La Profecía Rota - Libro 3 de la Saga De Lug

PRIMERA PARTE: El Prisionero - CAPÍTULO 8

Ana se acercó nerviosa al prisionero y se arrodilló a su lado. Extendió tentativamente una mano hacia su rostro.

—Voy a sacarle la mordaza— le dijo, para que el prisionero no pensara que ella tenía intenciones de lastimarlo.

El hombre asintió levemente. Ella le bajó el trapo hasta el cuello con cuidado, dejando libre su boca. Luego llenó el vaso con agua y se lo acercó a los labios para que bebiera. El prisionero bebió ansioso hasta la última gota.

—Gracias— murmuró con la voz apenas audible.

—¿Más?— ofreció Ana.

—Sí, por favor.

Ana volvió a llenar el vaso y se lo dio a beber. Notó que cada vez que él la miraba, la miraba siempre a los ojos. Ni una vez le había clavado la vista en el escote, como era normal con todos los otros hombres con los que se había cruzado antes.

—¿Cómo te llamas?— le preguntó el prisionero.

Ana abrió la boca para contestar, pero lo pensó mejor y volvió a cerrarla. Tal vez no era prudente que aquel hombre supiera su nombre. Él era un prisionero, y un prisionero especial. Quién sabe qué intenciones tenía el Supremo para con él y para todos los que se relacionaran con él. Ana sabía que bajo tortura, cualquiera podía llegar a decir cosas que no eran ciertas, confesiones que los torturadores querían escuchar. No era conveniente que su nombre apareciera en una de esas confesiones. Ana no tenía miedo de meterse en problemas por ayudar a la gente de Cryma, por curar a los enfermos, ayudar a sanar a los heridos, pero para este extraño, no había ayuda posible, se había condenado solo al desafiar al Supremo.

—Yo soy Lug— ofreció el prisionero, al ver que ella no iba a revelar su identidad.

—¿Y me lo dice así como así?— explotó ella.

Él la miró confundido, sin comprender por qué a ella le enojaba la revelación de su nombre.

—Es mi nombre— dijo él.

—Un nombre que va a lograr que lo maten— le respondió ella.

—¿Y qué se supone que debo hacer? ¿Inventarme otro nombre?

—Eso sería inteligente.

—Yo soy Lug— insistió el prisionero—. Nada ni nadie puede cambiar quién soy, ni siquiera yo. No me avergüenza mi nombre, mi nombre me define, me describe, no voy a cambiarlo o fingir que no soy el que soy.

—Si valorara su vida, lo haría.

—Valoro quién soy, no voy a negar mi identidad.

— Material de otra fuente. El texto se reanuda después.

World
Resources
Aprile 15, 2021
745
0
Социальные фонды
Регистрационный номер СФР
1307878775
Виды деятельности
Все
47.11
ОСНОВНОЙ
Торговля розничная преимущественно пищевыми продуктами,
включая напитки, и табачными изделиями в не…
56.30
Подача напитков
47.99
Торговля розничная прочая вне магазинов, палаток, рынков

Me costó mucho encontrarme a mí mismo, encontrar mi lugar y mi destino, conocer quién soy. El Círculo es mi lugar y Lug es mi nombre, no voy a usar otro, no más.

Ana suspiró. El hombre estaba realmente loco, realmente creía que era Lug. Ana sintió pena por él, la ilusión de que encarnaba a un héroe largamente desaparecido lo iba a llevar a la muerte.

Ana cargó el tenedor con un poco de estofado y se lo acercó a la boca. El hombre movió la cabeza hacia atrás.

—¿Qué es eso?— preguntó.

—Estofado de conejo— respondió ella.

—No puedo comer eso— dijo él.

Ella se llevó la comida a su propia boca, y saboreó el trozo de conejo para demostrarle que la comida no estaba envenenada.

—Está bueno— dijo ella, después de tragar el trozo de conejo—. Un poco frío, pero bueno.

Cargó otra vez el tenedor y volvió a ofrecérselo. Él apretó los labios.

—Vamos, tiene que comer algo— lo animó ella.

—No como carne— dijo él.

—No hay otra cosa, vamos, coma— insistió ella.

—No, lo lamento, pero no puedo.

Ella dejó caer el tenedor en el plato, exasperada.

—No creo que vayan a alimentarlo muy asiduamente— le advirtió—. Si yo fuera usted, aprovecharía los pocos ofrecimientos de alimento que se me presentan.

—No voy a comer carne— negó él tercamente.

—¿Prefiere morirse de hambre a aceptar comer carne? ¿Por qué?

—No puedo soportar que algo tenga que morir solo para alimentarme.

—Es solo un conejo, no es como si le estuviera dando a comer carne humana.